Bingöl ili Yukarı Fırat ilçesinde, Muş, Erzincan, Erzurum, Tunceli, Elazığ ve Diyarbakır ile komşu olan Bingöl, , 285.650 civarıdır. Tarihte önemli bir yere sahip olan Bingöl’ün sınırları değişmiş, daha sonra il statüsüne kavuşmuştur.
Bingöl’de ekonomi özellikle hayvancılık, tarıma dayalıdır. Hayvancılık koyun, keçi ve sığır içerir. Arıcılık Bingöl'de bir diğer önemli ekonomik faaliyettir. Burada üretilen bal dünya çapında bir üne sahiptir. Ceviz, elma ve armut gibi meyveler ihraç ürünleri arasında yer almaktadır. Hayvancılık sayesinde yün ve dokumacılık Bingöl ekonomisinde önemli bir yer tutmaktadır. Bingöl'ün halı ve kilimleri çok ünlüdür. Yün ayrıca giysi, battaniye ve heybe üretiminde de kullanılmaktadır. Ayrıca ahşap işçiliği oldukça gelişmiştir. Tahta kaşık, yağ ve bal tenekeleri, nikah sandıkları Bingöl'de üretilmektedir.

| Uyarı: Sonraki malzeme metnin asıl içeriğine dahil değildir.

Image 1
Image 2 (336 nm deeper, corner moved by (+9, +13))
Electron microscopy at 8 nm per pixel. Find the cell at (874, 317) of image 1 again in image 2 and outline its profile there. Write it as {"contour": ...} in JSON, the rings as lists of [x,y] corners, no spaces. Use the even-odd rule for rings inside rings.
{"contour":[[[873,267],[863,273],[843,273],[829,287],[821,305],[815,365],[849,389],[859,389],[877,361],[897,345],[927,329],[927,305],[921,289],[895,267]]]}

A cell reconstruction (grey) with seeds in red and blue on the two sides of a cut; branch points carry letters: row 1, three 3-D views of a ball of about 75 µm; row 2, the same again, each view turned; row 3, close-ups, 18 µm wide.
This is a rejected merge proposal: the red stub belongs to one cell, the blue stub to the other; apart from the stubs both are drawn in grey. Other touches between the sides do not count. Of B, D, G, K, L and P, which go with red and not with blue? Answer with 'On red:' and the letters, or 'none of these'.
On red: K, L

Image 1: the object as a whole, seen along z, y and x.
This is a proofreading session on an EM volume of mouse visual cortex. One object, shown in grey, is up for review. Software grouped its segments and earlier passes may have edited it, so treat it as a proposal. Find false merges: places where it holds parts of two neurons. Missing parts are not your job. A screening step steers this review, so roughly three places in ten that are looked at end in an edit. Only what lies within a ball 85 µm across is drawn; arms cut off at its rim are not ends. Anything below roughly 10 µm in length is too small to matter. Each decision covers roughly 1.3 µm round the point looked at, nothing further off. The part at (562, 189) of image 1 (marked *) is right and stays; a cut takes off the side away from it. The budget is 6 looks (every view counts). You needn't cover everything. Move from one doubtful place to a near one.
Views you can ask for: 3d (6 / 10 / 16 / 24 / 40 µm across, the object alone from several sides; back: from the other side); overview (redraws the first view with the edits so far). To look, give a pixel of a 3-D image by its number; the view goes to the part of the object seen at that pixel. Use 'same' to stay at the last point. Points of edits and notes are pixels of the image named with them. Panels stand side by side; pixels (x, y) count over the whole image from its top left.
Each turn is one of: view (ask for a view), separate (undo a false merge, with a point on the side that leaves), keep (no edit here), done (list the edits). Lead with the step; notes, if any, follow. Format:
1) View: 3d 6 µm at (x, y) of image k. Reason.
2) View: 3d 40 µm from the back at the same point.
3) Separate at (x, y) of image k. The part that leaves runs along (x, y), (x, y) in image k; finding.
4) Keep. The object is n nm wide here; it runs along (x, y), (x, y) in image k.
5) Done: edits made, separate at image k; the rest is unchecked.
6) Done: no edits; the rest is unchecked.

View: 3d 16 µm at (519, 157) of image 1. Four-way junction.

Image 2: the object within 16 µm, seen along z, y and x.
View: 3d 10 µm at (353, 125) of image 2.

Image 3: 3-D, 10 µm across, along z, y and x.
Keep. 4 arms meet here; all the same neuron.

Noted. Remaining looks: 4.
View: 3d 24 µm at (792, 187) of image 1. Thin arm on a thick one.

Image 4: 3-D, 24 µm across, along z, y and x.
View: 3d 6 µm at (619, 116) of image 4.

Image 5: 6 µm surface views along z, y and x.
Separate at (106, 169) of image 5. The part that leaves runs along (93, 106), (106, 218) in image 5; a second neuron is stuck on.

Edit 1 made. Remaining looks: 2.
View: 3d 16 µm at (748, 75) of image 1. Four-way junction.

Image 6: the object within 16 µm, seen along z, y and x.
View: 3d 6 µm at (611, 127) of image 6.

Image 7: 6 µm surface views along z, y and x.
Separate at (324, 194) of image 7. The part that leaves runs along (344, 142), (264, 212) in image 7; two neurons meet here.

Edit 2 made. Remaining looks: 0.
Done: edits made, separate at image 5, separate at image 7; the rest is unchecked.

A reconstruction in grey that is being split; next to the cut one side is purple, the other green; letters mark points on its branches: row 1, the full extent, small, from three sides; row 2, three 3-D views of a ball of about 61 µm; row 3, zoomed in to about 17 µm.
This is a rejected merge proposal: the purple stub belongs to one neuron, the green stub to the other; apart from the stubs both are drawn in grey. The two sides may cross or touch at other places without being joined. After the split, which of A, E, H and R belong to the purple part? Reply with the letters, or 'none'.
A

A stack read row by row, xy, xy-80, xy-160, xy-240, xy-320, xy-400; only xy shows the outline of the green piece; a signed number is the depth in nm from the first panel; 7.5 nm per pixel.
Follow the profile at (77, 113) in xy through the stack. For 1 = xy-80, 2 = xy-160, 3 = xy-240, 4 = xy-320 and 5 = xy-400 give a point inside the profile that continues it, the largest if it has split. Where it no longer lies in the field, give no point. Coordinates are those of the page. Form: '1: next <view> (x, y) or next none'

DOĞAL ALANLARI İLE ÖNE ÇIKIYOR
Yüzen Adalar (Yüzen adalar), kaplıcalar, muhteşem gün doğumu, Kral Kızı Kalesi, Kayak Köşkü, Sebeterias Kalesi, Cir Şelalesi, İçmeler, Dinlenme Alanları, Atapark Kiğı Kalesi, Kiğı Camii, Zağ Mağarası, Kalkanlı Köyü Mağaraları, Kubik Mağarası, Kümbetler (yani konik çatılı anıt mezar), Mürsel Paşa Anıtı, Adalı Çeşmesi Bingöl'deki tarihi ve turistik yerlerden bazılarıdır.

ELAZIĞ VE MUŞ’A BAĞLIYDI
Tarihte önemli bir yere sahip olan Bingöl, Cumhuriyet’in ilanından sonra 1926 yılında Elâzığ, 1929 yılında Muş illerine bağlıydı. 1936 yılında il olan Bingöl, 1945 yılında da İl Merkezi olan Çapakçur’un adı Bingöl olarak değiştirildi.
BİNGÖL İSMİNİN ANLAMI
Bingöl ismiyle ilgili birçok efsane anlatılır. Bingöl'ün bilinen en eski adı Cebel-cur'dur (Çapakcur olarak telaffuz edilir). Bu isme, söylentilere dayalı olarak çeşitli anlamlar yüklenmiştir. Bingöl, daha yakın tarihte Çewlik olarak da anılırdı. Bingöl ismi ise bölgedeki bir dağdan gelir. Dağ ise üzerindeki yüzlerce buzul gölden adını alır. Bu efsanevi öykü, karlı dorukları ve buzul gölleriyle ünlü bu dağın Bingöl’ün sembolü haline gelmesine yol açar.